As the report admits, TfL’s budgets are under sever pressure, with vital income from fares down against what had been forecast, and predictions of fare income for the next five years lowered by more than £2billion.
And the report does not even mention the late-running, over-budget CrossRail project.
Among the spending projects chucked overboard is £100million saved by not doing any proactive resurfacing works for two years on the major routes for which TfL has responsibility. Which could make for a bumpy ride ahead of the 2020 London Assembly elections.
“At TfL we are managing a number of financial challenges,” the report begins. “A subdued national economy has slowed ridership across the country and reduced fare revenue. Despite a recent upturn in Tube ridership, passenger numbers have been down, particularly on buses.
“Against a cautious set of forecasts in our last annual budget, overall fare revenue is up 2 per cent compared to last year – just above expectations. However since the Mayor’s first TfL Business Plan in December 2016, our predicted fares income for the next five years has been re-forecast to be around £2.1billion lower than originally expected, due to the state of the wider economy.”
Such cuts and restrictions will come as a bitter blow to the current Mayor of London, Sadiq Khan, whose father was a bus driver, apparently.
Khan, who is up for re-election in 2020, was warned by Labour Party colleagues before he took over at City Hall that his policy of a fares freeze, while a surefire vote-winner, would box his TfL finances into a corner during uncertain times.

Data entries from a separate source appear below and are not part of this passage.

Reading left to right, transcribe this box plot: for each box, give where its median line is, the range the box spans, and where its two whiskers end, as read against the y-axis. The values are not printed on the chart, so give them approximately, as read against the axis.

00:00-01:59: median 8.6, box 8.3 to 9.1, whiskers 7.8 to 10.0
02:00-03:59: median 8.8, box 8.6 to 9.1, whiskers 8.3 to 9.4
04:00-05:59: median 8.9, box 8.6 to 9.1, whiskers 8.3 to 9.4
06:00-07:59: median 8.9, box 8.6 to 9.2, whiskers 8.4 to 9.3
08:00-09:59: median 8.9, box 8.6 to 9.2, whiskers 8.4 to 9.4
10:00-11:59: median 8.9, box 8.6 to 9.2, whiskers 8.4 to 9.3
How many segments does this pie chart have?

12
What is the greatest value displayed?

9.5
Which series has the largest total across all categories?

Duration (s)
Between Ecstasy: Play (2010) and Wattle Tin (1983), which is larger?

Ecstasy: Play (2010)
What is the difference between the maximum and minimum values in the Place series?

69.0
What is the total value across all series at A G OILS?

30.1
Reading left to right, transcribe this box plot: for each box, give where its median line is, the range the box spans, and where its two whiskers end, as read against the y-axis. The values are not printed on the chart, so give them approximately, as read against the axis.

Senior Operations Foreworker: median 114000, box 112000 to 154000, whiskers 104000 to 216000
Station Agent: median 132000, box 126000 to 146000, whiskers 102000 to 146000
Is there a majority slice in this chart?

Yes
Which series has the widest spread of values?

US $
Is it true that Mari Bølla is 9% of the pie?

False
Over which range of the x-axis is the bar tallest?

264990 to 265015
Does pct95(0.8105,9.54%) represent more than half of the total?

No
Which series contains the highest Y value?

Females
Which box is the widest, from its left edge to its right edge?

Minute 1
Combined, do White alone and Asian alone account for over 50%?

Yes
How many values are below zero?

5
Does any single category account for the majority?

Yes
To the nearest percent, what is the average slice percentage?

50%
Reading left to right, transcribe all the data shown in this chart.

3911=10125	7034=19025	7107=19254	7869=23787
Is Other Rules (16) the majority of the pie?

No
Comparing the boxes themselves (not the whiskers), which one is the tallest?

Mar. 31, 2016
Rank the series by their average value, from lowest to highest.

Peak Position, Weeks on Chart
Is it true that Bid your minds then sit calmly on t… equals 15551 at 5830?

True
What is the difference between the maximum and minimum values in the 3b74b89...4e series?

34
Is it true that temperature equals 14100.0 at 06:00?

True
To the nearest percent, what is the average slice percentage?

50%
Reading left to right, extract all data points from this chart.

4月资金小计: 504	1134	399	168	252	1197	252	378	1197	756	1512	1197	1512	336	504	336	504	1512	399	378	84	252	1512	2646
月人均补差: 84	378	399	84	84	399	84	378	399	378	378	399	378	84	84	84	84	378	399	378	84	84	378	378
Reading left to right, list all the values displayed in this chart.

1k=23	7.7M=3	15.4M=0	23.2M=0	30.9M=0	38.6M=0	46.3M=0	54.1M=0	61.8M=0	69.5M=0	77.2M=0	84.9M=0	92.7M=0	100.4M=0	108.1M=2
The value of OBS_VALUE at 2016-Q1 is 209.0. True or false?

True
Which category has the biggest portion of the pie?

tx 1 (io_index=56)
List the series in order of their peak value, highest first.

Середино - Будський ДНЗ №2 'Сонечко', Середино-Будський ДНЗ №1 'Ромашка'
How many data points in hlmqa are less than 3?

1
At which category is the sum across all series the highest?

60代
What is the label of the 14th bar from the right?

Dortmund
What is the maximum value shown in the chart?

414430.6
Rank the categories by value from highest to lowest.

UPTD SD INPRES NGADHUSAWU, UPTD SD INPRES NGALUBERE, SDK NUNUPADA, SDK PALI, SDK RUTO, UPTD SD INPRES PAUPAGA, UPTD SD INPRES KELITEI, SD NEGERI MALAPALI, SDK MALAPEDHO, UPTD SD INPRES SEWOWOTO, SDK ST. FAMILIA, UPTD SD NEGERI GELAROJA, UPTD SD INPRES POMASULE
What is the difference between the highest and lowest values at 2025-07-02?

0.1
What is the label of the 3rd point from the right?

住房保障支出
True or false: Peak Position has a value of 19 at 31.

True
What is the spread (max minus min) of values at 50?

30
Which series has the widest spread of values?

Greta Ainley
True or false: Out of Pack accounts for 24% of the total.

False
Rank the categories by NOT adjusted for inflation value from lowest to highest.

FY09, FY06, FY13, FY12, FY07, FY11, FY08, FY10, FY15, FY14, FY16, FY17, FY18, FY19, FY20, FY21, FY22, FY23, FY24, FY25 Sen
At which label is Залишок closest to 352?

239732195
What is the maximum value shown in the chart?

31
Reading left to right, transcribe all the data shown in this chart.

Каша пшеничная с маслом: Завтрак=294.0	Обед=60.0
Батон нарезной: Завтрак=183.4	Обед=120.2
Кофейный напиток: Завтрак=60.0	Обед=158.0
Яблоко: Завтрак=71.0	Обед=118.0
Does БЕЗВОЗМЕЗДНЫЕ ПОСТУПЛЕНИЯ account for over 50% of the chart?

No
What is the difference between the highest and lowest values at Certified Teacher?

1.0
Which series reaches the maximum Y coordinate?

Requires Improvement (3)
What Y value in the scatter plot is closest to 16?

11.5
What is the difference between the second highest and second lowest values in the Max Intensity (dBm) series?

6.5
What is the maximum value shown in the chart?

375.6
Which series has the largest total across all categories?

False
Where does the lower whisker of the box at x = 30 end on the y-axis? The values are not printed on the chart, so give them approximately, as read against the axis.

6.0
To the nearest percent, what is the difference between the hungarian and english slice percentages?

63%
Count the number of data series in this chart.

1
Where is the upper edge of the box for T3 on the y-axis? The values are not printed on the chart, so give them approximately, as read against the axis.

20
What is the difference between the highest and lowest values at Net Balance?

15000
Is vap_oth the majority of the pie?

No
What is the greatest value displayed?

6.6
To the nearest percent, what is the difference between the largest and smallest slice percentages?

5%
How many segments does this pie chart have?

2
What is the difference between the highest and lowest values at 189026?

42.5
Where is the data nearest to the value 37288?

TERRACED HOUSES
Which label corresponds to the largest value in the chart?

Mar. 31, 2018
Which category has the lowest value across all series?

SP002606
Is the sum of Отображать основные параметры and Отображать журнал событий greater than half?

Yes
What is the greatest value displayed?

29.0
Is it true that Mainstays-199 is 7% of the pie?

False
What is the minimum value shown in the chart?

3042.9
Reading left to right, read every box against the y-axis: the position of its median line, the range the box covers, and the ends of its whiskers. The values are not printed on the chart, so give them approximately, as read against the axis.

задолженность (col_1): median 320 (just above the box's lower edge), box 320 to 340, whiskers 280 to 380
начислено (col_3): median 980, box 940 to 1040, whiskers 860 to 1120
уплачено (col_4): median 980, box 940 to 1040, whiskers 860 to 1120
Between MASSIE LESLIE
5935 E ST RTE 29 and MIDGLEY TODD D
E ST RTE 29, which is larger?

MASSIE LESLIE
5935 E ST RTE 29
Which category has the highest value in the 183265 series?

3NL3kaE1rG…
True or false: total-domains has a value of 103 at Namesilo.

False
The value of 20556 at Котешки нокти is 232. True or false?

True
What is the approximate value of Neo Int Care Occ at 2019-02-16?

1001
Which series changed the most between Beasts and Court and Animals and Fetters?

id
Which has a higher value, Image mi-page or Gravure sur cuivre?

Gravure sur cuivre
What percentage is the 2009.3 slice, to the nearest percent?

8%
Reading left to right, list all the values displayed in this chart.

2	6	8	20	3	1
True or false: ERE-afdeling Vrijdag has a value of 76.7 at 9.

And so it has proved.
Of the projects being “deprioritised”, the report says of the Elmers End tram scheme: “while this scheme would improve the tram network, no specific capacity uplift depends upon it, and there is limited potential for third-party funding”.
With mounting doubts about whether Westfield will ever actually go ahead, the Dingwall Road tram loop is binned by the TfL report thus: “The Dingwall Loop project was designed to offer capacity enhancements to support future development in central Croydon. In light of the revised Westfield planning permission, which provided no direct funding for the project…” meaning that Westfield withdrew the £12million that they were going to provide towards the cost of the project which they had demanded, “… new feasibility work has highlighted that there may be more effective ways to achieve these.”
There was, however, perhaps a glimmer of some hope for the future extension and improvement of the tram network, which has remained largely unaltered since it was opened nearly 20 years ago.
The TfL report states, “We are currently liaising with the London Borough of Croydon to update the tram network strategy which will set out a long-term plan to improve access, reliability and capacity. This will include medium-term capacity options, as well as short-term operational flexibility measures and projects to enhance key town centre tram stops.
“Along with the London Borough of Croydon, we would welcome further investment in Croydon transport infrastructure and the opportunity to discuss capacity increases with developers.”